Activity – Please output, without any change, the lines of the material below from the very first through the one with "ontwikkeld om lang".

BEGIN Excerpted data

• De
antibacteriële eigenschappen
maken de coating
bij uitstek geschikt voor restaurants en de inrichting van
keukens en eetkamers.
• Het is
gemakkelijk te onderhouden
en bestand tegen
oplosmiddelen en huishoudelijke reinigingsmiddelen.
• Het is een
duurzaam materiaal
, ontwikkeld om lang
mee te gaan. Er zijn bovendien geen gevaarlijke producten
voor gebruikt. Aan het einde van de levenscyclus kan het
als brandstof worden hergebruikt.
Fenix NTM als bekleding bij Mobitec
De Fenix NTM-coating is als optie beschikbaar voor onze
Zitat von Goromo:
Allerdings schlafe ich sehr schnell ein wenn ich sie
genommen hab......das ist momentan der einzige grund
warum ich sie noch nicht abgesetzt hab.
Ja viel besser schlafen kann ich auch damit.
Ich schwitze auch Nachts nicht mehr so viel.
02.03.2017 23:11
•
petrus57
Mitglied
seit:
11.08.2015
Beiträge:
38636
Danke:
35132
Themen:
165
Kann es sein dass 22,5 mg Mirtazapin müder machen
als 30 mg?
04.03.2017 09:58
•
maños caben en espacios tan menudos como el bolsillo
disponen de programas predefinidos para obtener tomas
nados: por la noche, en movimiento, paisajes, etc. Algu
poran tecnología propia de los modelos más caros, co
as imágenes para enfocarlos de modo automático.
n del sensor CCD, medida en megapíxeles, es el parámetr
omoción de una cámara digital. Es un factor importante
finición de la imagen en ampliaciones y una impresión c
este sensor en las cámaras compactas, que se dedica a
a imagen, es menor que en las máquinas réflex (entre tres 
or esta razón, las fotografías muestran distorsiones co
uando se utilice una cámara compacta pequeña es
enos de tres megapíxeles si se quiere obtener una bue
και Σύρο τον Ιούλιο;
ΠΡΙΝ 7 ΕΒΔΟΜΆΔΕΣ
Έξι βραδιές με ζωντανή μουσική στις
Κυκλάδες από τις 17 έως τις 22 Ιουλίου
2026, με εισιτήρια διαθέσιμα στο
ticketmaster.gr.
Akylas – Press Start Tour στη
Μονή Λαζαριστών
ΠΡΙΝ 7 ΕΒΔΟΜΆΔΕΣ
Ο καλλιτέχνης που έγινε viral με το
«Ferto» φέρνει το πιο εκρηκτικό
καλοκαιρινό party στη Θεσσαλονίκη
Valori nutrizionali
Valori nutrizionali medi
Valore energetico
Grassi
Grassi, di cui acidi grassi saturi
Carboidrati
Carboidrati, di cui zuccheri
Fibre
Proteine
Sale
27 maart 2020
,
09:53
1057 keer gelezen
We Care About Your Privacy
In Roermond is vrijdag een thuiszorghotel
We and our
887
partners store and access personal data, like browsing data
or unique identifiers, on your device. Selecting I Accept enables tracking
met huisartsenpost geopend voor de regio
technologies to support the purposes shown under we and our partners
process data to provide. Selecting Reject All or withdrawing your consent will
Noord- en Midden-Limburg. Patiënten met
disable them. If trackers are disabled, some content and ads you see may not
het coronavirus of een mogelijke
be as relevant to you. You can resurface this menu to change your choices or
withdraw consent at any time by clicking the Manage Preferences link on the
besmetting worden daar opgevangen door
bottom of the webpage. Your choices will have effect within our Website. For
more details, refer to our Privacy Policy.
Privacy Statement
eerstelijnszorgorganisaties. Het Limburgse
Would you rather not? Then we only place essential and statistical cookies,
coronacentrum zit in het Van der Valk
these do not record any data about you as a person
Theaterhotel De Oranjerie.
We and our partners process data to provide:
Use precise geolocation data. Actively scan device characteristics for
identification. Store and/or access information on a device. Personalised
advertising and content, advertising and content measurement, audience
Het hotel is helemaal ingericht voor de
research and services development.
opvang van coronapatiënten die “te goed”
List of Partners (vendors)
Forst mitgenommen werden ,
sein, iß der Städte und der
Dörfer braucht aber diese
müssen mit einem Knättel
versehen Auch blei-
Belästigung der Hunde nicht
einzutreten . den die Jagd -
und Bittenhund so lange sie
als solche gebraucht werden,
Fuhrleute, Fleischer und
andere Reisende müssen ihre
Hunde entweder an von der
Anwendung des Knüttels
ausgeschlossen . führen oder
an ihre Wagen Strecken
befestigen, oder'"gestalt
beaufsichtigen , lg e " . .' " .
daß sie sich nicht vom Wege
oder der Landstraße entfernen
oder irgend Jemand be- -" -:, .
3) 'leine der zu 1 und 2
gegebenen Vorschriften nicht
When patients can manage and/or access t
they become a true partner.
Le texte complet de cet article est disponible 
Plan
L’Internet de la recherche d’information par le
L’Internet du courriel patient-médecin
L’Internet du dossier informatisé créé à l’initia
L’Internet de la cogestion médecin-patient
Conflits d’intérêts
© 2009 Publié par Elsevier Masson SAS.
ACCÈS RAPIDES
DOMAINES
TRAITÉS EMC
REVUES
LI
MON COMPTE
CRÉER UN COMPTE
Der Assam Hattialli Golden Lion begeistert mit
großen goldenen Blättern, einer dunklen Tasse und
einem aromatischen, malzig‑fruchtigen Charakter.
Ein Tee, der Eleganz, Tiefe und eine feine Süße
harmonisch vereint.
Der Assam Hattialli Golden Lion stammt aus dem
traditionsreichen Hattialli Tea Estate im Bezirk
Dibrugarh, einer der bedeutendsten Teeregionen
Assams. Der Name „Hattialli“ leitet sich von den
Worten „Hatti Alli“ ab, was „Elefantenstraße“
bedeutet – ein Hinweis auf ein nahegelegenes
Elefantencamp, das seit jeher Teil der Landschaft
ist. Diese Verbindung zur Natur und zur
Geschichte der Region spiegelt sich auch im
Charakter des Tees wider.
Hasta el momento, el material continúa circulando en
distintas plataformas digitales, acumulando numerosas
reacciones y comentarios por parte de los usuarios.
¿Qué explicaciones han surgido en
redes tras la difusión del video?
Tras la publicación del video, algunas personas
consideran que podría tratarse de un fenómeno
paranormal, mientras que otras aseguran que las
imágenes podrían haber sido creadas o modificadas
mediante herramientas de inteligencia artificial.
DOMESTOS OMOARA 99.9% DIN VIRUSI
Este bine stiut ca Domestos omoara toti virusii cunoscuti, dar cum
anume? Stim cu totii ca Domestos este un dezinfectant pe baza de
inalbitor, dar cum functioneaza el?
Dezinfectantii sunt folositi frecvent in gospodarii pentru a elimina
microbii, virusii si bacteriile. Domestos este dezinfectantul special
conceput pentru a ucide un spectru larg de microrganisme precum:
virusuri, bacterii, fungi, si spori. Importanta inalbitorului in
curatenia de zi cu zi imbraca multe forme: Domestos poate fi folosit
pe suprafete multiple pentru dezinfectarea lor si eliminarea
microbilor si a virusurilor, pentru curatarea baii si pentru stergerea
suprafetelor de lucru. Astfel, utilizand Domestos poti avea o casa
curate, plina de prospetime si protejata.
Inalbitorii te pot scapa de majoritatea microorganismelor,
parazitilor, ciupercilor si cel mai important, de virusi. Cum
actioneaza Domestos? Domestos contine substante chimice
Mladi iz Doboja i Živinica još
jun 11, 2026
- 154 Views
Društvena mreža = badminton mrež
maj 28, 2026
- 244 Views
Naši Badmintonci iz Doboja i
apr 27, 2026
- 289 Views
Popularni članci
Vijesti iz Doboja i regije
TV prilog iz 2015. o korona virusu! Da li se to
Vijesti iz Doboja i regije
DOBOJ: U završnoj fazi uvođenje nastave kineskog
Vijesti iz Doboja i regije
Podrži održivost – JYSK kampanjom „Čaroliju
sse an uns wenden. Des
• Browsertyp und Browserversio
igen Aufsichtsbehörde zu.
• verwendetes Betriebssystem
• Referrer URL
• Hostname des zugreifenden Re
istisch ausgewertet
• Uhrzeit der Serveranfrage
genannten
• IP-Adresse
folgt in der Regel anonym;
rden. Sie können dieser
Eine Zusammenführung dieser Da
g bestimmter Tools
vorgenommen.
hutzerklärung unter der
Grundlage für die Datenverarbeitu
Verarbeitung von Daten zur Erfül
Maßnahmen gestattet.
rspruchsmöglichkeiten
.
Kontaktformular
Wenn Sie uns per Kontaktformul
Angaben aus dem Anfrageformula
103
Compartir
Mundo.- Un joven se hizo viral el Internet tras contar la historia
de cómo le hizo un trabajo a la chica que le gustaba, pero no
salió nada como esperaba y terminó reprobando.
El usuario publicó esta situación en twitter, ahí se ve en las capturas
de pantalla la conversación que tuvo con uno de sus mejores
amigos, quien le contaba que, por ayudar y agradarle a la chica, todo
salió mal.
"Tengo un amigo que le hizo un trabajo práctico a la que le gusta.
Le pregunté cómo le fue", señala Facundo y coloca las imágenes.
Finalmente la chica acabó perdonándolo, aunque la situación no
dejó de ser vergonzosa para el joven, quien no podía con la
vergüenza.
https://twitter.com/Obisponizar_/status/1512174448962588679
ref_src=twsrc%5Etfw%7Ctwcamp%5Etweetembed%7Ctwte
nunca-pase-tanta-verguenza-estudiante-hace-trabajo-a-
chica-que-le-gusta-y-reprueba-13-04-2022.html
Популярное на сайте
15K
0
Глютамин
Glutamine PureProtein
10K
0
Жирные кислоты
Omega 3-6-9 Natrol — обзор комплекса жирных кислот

END Excerpted data

Answer for this exercise –
• De
antibacteriële eigenschappen
maken de coating
bij uitstek geschikt voor restaurants en de inrichting van
keukens en eetkamers.
• Het is
gemakkelijk te onderhouden
en bestand tegen
oplosmiddelen en huishoudelijke reinigingsmiddelen.
• Het is een
duurzaam materiaal
, ontwikkeld om lang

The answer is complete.